Given text:
After taking Christmas Day off (a holiday miracle), I continue the Christmas theme today by pointing you to some film reviews from an unlikely source—law librarians.
Specifically, today I point you to the blog of the Law Librarians of Congress. Titled In Custodio Legis, the blog ranges far afield on topics that the librarians think may be engaging to legal readers. And so we get movie reviews.
What makes this post oh-so-timely is that the author decides to provide reviews of Christmas movies. And these are not reviews like many other folks would do them. You know, “If there’s any movie I’d suggest curling up with this season, it’s Miracle on 34th Street.” Not even close.
To get what I mean, here is how the assembled librarians examined that film:
“The film concerns a man named Kris Kringle, who works as a Santa Claus for Macy’s and who, by his shining example, inspires even Mr. Macy and his chief competitor to embrace the spirit of giving during the season. Kris, due to an unfortunate event, ends up being the subject of a competency hearing because he believes he is the real St. Nick!”

Problems to solve:
A. In the post about law librarians' Christmas movie reviews, what is the title of the blog of the Law Librarians of Congress?
B. Continue the post about law librarians' Christmas movie reviews from where it stops.

Dataset entries:

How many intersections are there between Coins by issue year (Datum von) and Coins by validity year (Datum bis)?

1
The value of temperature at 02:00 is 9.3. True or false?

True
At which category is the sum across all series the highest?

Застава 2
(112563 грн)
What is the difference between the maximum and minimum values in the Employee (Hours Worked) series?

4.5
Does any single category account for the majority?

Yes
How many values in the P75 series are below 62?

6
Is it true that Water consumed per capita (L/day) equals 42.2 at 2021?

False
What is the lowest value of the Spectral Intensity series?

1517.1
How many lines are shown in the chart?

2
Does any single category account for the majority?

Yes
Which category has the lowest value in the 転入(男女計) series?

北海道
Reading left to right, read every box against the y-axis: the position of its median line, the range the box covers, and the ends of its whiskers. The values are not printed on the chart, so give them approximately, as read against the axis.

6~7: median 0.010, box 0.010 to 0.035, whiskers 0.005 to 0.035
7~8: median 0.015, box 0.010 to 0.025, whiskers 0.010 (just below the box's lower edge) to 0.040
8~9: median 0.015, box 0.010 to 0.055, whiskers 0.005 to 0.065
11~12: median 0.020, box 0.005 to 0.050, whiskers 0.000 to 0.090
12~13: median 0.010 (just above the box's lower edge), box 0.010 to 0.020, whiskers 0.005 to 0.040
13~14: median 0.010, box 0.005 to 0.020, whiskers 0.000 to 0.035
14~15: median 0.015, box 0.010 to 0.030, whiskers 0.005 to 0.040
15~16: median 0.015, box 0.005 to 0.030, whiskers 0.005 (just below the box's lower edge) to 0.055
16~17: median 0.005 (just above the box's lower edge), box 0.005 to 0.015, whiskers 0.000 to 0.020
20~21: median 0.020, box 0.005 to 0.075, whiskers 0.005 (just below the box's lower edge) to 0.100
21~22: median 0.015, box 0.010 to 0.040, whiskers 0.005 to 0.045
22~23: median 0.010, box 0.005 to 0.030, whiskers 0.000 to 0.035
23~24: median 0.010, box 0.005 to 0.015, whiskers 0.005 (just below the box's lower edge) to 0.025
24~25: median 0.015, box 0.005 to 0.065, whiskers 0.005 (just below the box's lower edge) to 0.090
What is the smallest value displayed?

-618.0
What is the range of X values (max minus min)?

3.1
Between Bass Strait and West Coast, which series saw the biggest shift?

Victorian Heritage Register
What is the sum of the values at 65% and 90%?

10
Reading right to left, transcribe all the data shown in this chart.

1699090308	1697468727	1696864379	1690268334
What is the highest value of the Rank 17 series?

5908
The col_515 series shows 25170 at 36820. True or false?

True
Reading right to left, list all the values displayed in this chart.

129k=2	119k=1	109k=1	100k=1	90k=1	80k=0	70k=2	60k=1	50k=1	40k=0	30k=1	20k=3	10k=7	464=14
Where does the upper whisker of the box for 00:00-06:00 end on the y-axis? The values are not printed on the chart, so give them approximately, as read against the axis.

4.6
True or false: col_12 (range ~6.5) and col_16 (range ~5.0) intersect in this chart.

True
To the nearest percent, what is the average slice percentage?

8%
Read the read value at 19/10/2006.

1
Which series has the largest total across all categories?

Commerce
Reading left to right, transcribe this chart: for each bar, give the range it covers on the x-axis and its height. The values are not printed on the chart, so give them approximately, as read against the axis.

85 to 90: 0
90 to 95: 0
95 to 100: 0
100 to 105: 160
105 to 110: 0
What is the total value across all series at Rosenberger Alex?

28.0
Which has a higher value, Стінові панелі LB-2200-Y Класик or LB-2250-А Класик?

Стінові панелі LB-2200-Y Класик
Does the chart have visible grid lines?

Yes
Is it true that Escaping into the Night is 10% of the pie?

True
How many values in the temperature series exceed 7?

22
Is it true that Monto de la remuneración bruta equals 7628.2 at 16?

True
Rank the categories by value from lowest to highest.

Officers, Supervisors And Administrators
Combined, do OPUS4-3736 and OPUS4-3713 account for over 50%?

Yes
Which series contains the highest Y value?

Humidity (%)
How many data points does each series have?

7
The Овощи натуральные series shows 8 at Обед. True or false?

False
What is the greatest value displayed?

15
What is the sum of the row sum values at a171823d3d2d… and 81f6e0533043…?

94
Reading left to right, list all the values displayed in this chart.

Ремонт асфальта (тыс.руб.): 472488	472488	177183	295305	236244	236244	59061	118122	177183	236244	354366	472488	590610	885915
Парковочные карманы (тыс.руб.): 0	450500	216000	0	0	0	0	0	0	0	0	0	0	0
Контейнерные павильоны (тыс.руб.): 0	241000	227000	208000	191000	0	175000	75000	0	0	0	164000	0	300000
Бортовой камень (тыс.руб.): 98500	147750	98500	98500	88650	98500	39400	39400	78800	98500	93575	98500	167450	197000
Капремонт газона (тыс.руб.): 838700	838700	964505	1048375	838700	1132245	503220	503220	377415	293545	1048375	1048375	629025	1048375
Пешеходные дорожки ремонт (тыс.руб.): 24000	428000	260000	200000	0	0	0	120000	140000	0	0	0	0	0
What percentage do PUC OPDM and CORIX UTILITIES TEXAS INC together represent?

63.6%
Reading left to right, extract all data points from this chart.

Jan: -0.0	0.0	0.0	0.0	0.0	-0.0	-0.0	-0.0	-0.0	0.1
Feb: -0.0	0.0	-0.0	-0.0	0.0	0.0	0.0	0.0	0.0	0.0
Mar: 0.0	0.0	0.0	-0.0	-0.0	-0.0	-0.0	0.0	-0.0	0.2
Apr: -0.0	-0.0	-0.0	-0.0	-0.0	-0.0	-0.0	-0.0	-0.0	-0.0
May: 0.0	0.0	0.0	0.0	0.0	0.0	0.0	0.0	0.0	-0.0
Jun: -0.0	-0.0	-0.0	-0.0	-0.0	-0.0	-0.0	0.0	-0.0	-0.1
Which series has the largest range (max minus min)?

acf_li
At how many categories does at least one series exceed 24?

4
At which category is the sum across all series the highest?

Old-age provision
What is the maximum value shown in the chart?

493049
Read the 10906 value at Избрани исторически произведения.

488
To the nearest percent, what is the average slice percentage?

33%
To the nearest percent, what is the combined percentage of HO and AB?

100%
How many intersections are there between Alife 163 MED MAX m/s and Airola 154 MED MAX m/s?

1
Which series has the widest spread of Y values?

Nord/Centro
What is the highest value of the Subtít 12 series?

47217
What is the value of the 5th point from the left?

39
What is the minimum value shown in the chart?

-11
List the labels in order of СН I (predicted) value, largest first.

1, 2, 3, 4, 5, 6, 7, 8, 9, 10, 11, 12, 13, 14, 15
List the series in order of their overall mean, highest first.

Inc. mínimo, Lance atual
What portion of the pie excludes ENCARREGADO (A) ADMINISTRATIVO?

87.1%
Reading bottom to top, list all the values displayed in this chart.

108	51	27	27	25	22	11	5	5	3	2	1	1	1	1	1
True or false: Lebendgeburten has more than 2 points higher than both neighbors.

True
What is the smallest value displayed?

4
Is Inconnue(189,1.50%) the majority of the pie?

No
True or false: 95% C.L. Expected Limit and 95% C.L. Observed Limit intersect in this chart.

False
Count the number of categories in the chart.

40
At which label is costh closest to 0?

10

Answers to the exercise:
A. In Custodio Legis

B.
“New York State at the time of the movie (immediately after World War II) had several methods for committing individuals who were thought to be a danger to themselves or others. One such procedure was upon the finding of ‘… a judge of a court of record of the city or county, or a justice of the supreme court of the judicial district in which the alleged mentally ill person resides or may be …’. Kris is tried in New York City by a Supreme Court judge (in New York the Supreme Court is not a court of appeals). The local prosecutor represents the State and Kris is represented by his friend, Fred Gayley. The procedures followed in court are not very accurate. Fred is able to convince the court, in part through the sage advice of the judge’s political advisor, to accept the existence of Santa Claus. The issue in dispute then shifts to the validity of Kris’ assertion.”
Do you get the idea? These are reviews that lawyers and judges can sink their teeth into.
Here’s some more:
“The Blog Team suggested Home Alone and Love Actually as other possible candidates. For Home Alone the legal issue would be at what age, if any, does Illinois state law allow children to be home alone. I checked the Illinois code on this point and found that Illinois defined a neglected minor as any child under the age of 14 who is left at home alone unsupervised by a parent or guardian for an unreasonable period of time. However this specific section of the Illinois code, 705 ILCS 405/2-3(1)(d) was not passed until 2009—almost 20 years after the movie originally occurred.”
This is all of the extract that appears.